- 本文抜粋 -
#####
神様に捧げるワイン
左京
今までの話を聞いても十分真輝君は仕事をしてると思うんだけど、あらためて、仕事ってなんだろう。
手塚
働くとか仕事ってことを考えた時に、まずその前に“生きる”っていうことがあるわけでしょ。そのために食べなきゃいけない。ご飯を食べなきゃいけないから、昔の人たちは自分たちで狩りをしたり、畑を耕したりしたわけだよね。それはまず一番わかりやすい“働く”じゃない?
この間フランス行った時に聞いたんだけど、一番最初にドンペリを作った人は修道院のお坊さんをしていたドンペリさんで、その人が何でドンペリを作ったかというとね、世界で一番美味しいワインをつくって神様に捧げようと思ってつくったんだって。
神様に捧げるために世界で一番美味しいワインをつくろうと思ったのがきっかけでその結果ドンペリができた。
左京
おもしろい。
手塚
でしょ? 結局は仕事って誰かのために何かをすること。最初は自分のために何かをすることが仕事だったんだけど、今度は神様のために何かをすることが結果的には仕事になっちゃう。それで、収益を上げるわけだから。
仕事っていうのは自分のためじゃなくて、過剰な収入を得ること。それはつまり、人のためにやることなんだよね。そしてそれをみんながお金を払って買う。
左京
そうだとすると、真輝君の仕事は来てるお客さんに楽しんでもらっていい時間を過ごしてもらって、ありがとうってお金を払ってもらう。そのお客さんのためにやってるってことでしょ?
#####
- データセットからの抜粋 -
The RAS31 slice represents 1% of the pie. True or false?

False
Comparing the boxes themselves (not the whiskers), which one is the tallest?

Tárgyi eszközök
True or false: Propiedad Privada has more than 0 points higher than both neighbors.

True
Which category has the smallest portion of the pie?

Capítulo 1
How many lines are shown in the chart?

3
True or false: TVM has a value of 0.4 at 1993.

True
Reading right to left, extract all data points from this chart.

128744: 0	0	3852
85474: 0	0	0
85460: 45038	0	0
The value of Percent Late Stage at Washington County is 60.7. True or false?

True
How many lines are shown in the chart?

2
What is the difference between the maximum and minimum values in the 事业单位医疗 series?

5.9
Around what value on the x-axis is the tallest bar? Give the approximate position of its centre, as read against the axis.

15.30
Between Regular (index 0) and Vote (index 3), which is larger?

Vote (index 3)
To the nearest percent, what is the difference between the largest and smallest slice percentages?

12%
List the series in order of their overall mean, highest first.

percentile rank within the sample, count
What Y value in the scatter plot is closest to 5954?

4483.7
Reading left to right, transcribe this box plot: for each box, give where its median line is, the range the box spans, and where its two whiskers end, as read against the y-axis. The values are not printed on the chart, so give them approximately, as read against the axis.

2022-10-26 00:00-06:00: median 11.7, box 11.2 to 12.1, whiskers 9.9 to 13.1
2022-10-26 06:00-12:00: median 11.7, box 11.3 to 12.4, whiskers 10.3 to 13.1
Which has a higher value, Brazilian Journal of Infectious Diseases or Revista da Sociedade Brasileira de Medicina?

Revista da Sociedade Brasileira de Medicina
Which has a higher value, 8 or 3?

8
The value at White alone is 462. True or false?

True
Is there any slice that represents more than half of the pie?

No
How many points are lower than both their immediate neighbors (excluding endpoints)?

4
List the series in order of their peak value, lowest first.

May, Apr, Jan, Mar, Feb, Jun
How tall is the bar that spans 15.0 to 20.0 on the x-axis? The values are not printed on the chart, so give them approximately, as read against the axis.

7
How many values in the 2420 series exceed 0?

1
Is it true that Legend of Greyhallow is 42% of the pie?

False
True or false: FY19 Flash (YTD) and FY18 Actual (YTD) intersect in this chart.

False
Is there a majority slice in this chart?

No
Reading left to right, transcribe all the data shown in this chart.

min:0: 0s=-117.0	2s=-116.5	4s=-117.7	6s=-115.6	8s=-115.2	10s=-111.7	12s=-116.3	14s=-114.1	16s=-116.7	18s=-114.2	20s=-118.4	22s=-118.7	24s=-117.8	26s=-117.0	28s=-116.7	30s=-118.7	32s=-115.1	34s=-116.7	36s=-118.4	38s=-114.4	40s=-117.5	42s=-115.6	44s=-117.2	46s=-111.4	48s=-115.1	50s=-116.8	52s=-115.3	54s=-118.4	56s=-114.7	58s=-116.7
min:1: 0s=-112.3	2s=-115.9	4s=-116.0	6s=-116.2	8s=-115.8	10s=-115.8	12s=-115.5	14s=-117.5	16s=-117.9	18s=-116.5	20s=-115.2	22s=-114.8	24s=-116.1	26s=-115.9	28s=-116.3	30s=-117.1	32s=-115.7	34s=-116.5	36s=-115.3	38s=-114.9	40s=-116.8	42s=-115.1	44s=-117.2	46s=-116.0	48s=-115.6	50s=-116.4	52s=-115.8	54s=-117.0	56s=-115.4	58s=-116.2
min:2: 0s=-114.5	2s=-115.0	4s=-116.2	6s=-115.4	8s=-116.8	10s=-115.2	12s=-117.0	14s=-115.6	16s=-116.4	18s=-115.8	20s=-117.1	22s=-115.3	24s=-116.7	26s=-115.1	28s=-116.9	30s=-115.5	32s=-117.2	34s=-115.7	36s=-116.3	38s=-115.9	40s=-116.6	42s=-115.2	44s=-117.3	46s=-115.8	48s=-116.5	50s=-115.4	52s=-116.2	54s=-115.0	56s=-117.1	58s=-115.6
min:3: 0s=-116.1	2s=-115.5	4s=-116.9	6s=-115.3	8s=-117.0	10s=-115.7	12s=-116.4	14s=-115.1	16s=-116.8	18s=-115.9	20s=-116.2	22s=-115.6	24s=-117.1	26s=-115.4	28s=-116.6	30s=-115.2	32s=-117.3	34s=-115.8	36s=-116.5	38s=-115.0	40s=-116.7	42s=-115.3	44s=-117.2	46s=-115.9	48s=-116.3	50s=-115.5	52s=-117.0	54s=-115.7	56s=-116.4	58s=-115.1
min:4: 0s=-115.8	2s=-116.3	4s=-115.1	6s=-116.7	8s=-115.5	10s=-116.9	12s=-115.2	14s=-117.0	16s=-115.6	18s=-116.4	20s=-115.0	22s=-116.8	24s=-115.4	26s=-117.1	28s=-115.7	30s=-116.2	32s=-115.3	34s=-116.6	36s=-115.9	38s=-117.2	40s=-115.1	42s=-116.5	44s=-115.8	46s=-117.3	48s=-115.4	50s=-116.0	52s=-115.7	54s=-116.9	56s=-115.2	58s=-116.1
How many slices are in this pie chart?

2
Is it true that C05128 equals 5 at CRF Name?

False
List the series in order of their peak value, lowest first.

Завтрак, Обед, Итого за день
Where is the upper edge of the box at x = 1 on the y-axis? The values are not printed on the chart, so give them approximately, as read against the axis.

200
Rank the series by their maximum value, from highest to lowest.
#####
- 取り組む課題 -
**a.** 本文から、"神様に捧げるために世界で一番"という語句を含むところで始まり"めにやってるってことでしょ?"で終わる部分を、一字も変えずに抜き出しなさい。
**b.** 本文で左京が発言している箇所を、すべて順に書き出しなさい。

- 課題の解答 -
**a.**
神様に捧げるために世界で一番美味しいワインをつくろうと思ったのがきっかけでその結果ドンペリができた。
左京
おもしろい。
手塚
でしょ? 結局は仕事って誰かのために何かをすること。最初は自分のために何かをすることが仕事だったんだけど、今度は神様のために何かをすることが結果的には仕事になっちゃう。それで、収益を上げるわけだから。
仕事っていうのは自分のためじゃなくて、過剰な収入を得ること。それはつまり、人のためにやることなんだよね。そしてそれをみんながお金を払って買う。
左京
そうだとすると、真輝君の仕事は来てるお客さんに楽しんでもらっていい時間を過ごしてもらって、ありがとうってお金を払ってもらう。そのお客さんのためにやってるってことでしょ?

**b.**
・今までの話を聞いても十分真輝君は仕事をしてると思うんだけど、あらためて、仕事ってなんだろう。
・おもしろい。
・そうだとすると、真輝君の仕事は来てるお客さんに楽しんでもらっていい時間を過ごしてもらって、ありがとうってお金を払ってもらう。そのお客さんのためにやってるってことでしょ?